▶ [PROBLEM]: Transcribe every record verbatim; no pictures.

[Source records]
○ ○ ○ ○ ○ ○ ○

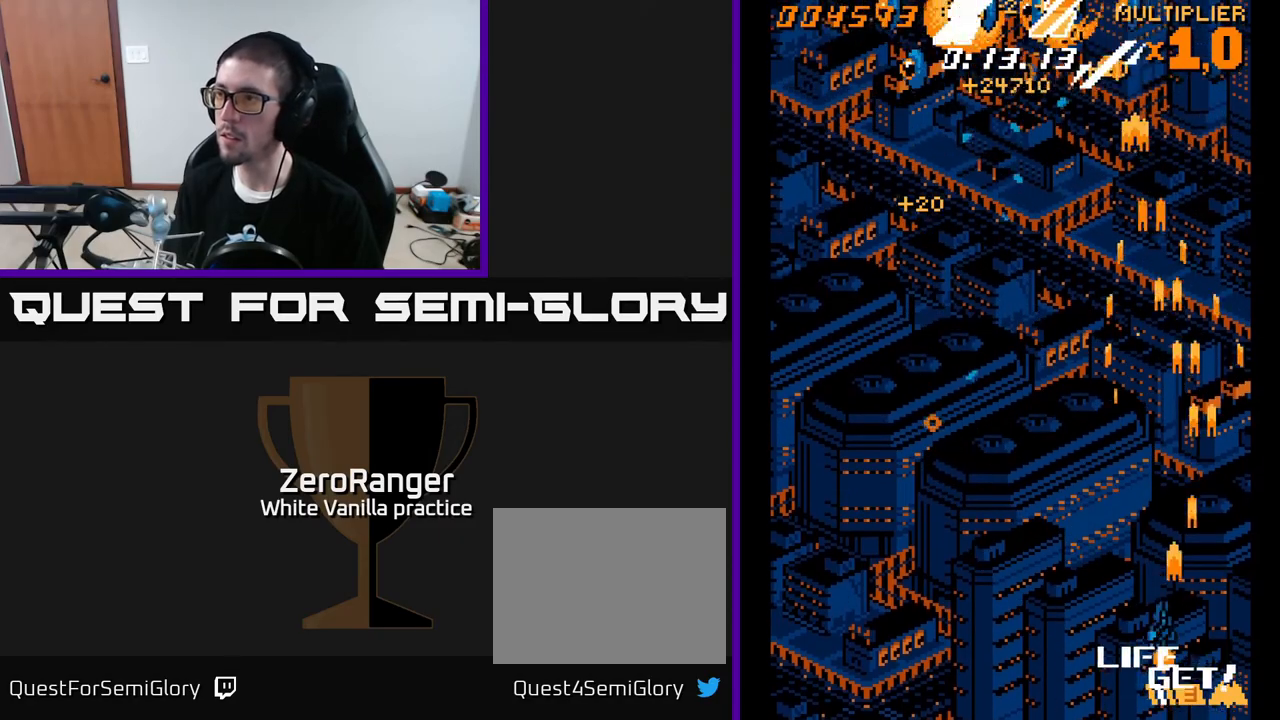
{"buttons": ["A", "DPAD_UP", "DPAD_LEFT"], "right_stick": "center", "events": []}
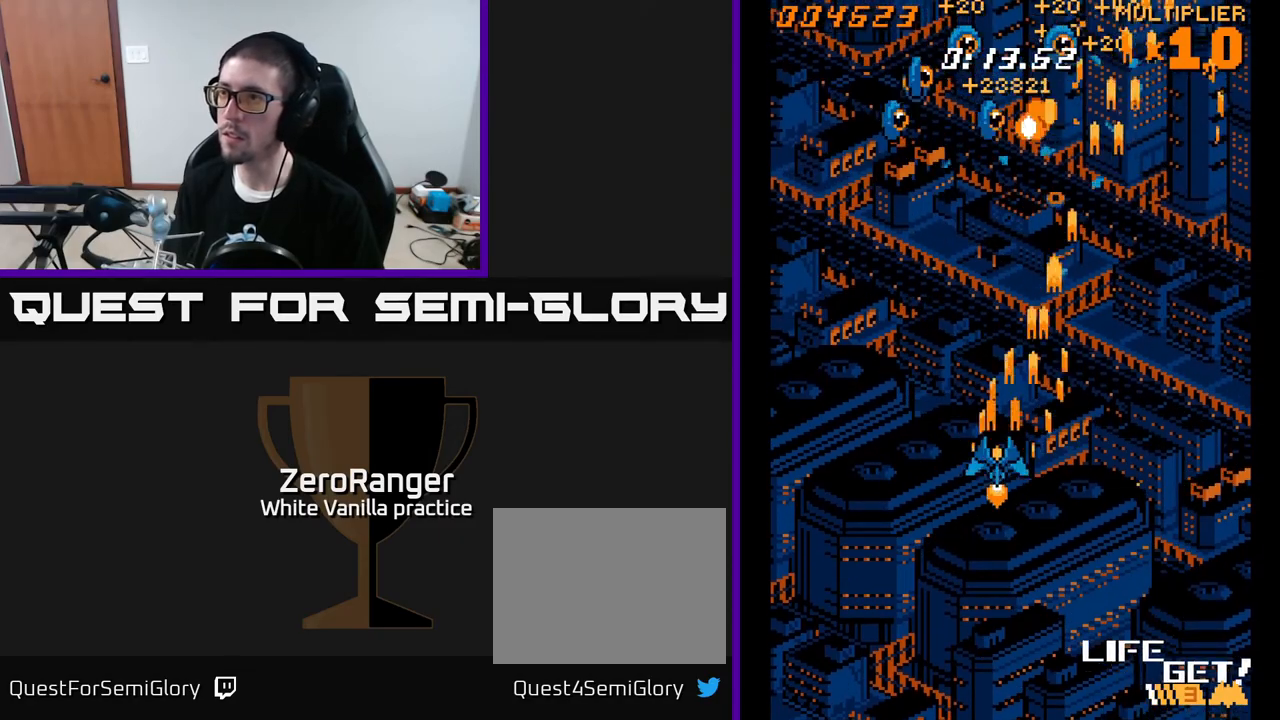
{"buttons": ["A", "DPAD_UP", "DPAD_RIGHT"], "right_stick": "center", "events": [[317, "DPAD_LEFT", "up"], [417, "DPAD_RIGHT", "down"]]}
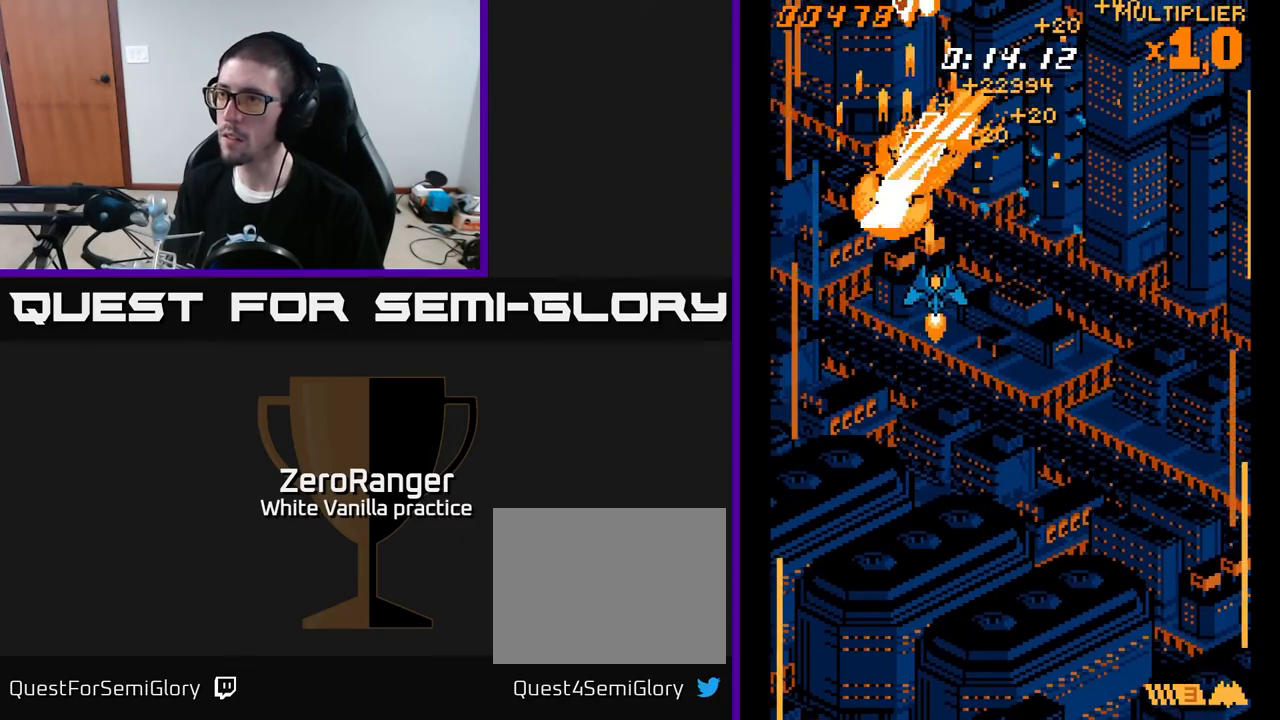
{"buttons": ["A", "DPAD_DOWN", "DPAD_RIGHT"], "right_stick": "center", "events": [[133, "DPAD_UP", "up"], [317, "DPAD_DOWN", "down"]]}
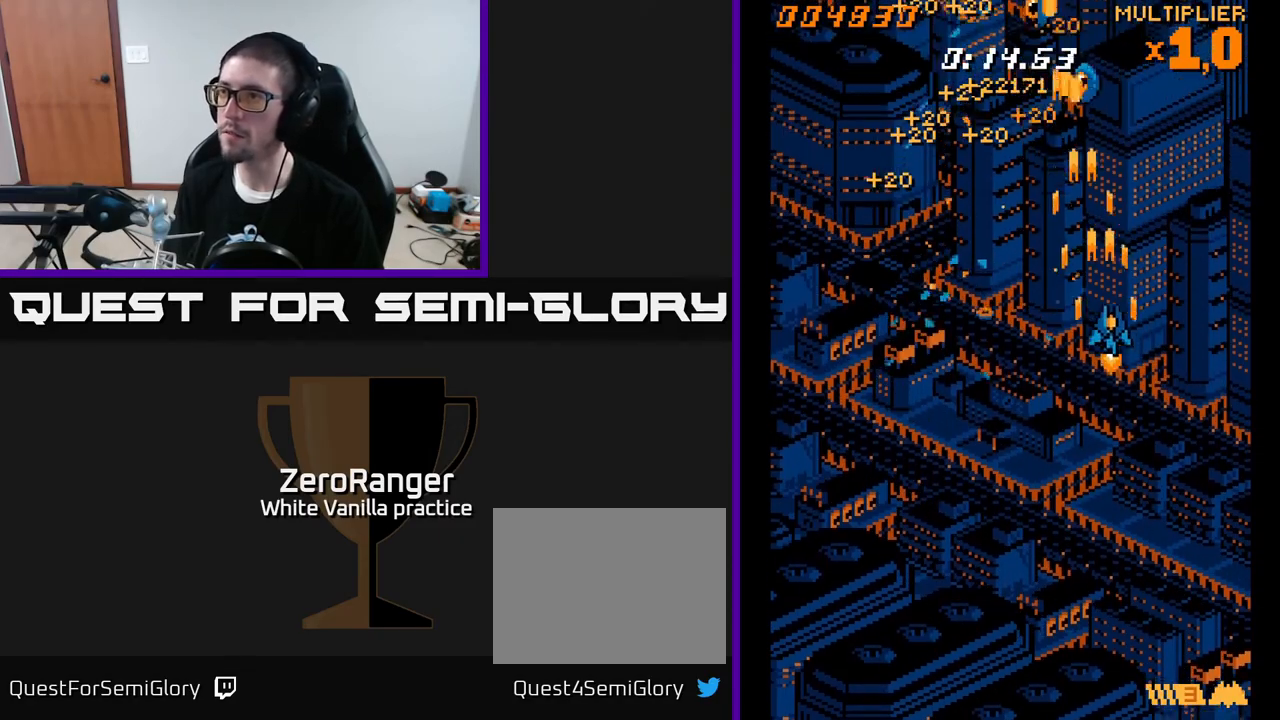
{"buttons": ["A", "DPAD_UP", "DPAD_LEFT"], "right_stick": "center", "events": [[217, "DPAD_RIGHT", "up"], [267, "DPAD_LEFT", "down"], [317, "DPAD_DOWN", "up"], [367, "DPAD_UP", "down"]]}
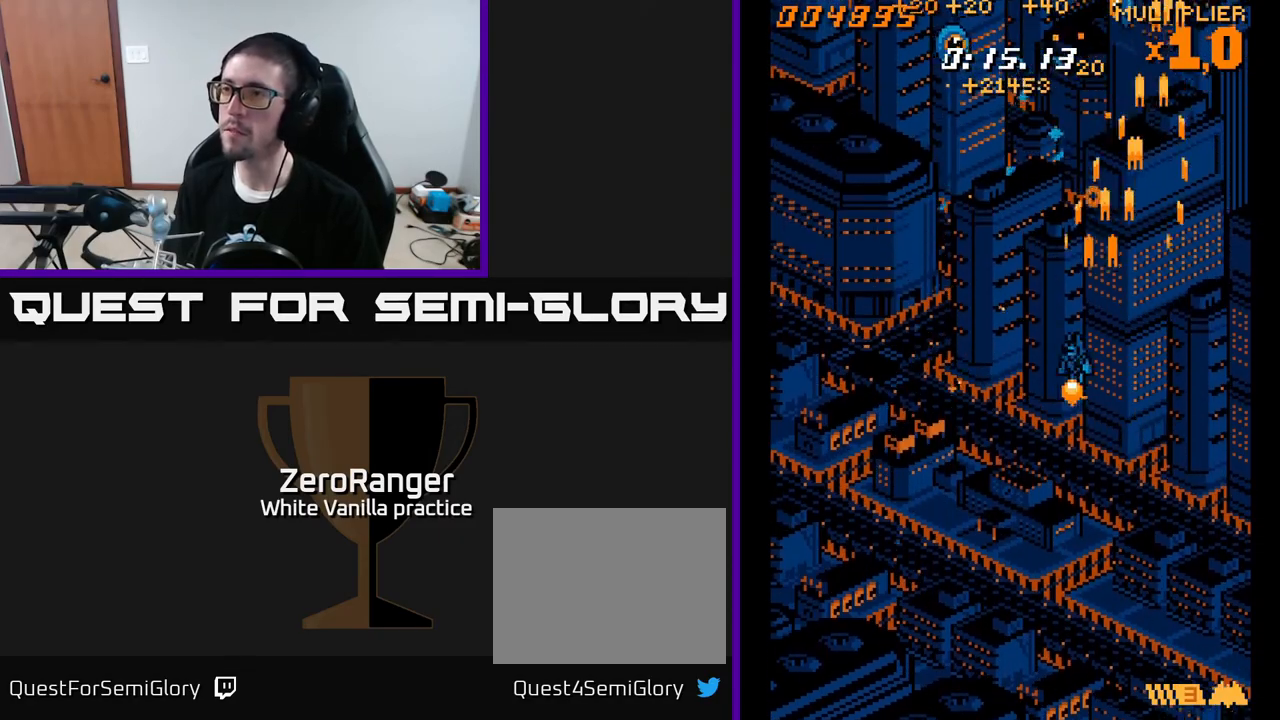
{"buttons": ["A", "DPAD_LEFT"], "right_stick": "center", "events": [[333, "DPAD_UP", "up"]]}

○ ○ ○ ○ ○ ○ ○

▶ [RESPONSE FOR THIS EXERCISE]:
{"buttons": ["A", "DPAD_UP", "DPAD_LEFT"], "right_stick": "center", "events": []}
{"buttons": ["A", "DPAD_UP", "DPAD_RIGHT"], "right_stick": "center", "events": [[317, "DPAD_LEFT", "up"], [417, "DPAD_RIGHT", "down"]]}
{"buttons": ["A", "DPAD_DOWN", "DPAD_RIGHT"], "right_stick": "center", "events": [[133, "DPAD_UP", "up"], [317, "DPAD_DOWN", "down"]]}
{"buttons": ["A", "DPAD_UP", "DPAD_LEFT"], "right_stick": "center", "events": [[217, "DPAD_RIGHT", "up"], [267, "DPAD_LEFT", "down"], [317, "DPAD_DOWN", "up"], [367, "DPAD_UP", "down"]]}
{"buttons": ["A", "DPAD_LEFT"], "right_stick": "center", "events": [[333, "DPAD_UP", "up"]]}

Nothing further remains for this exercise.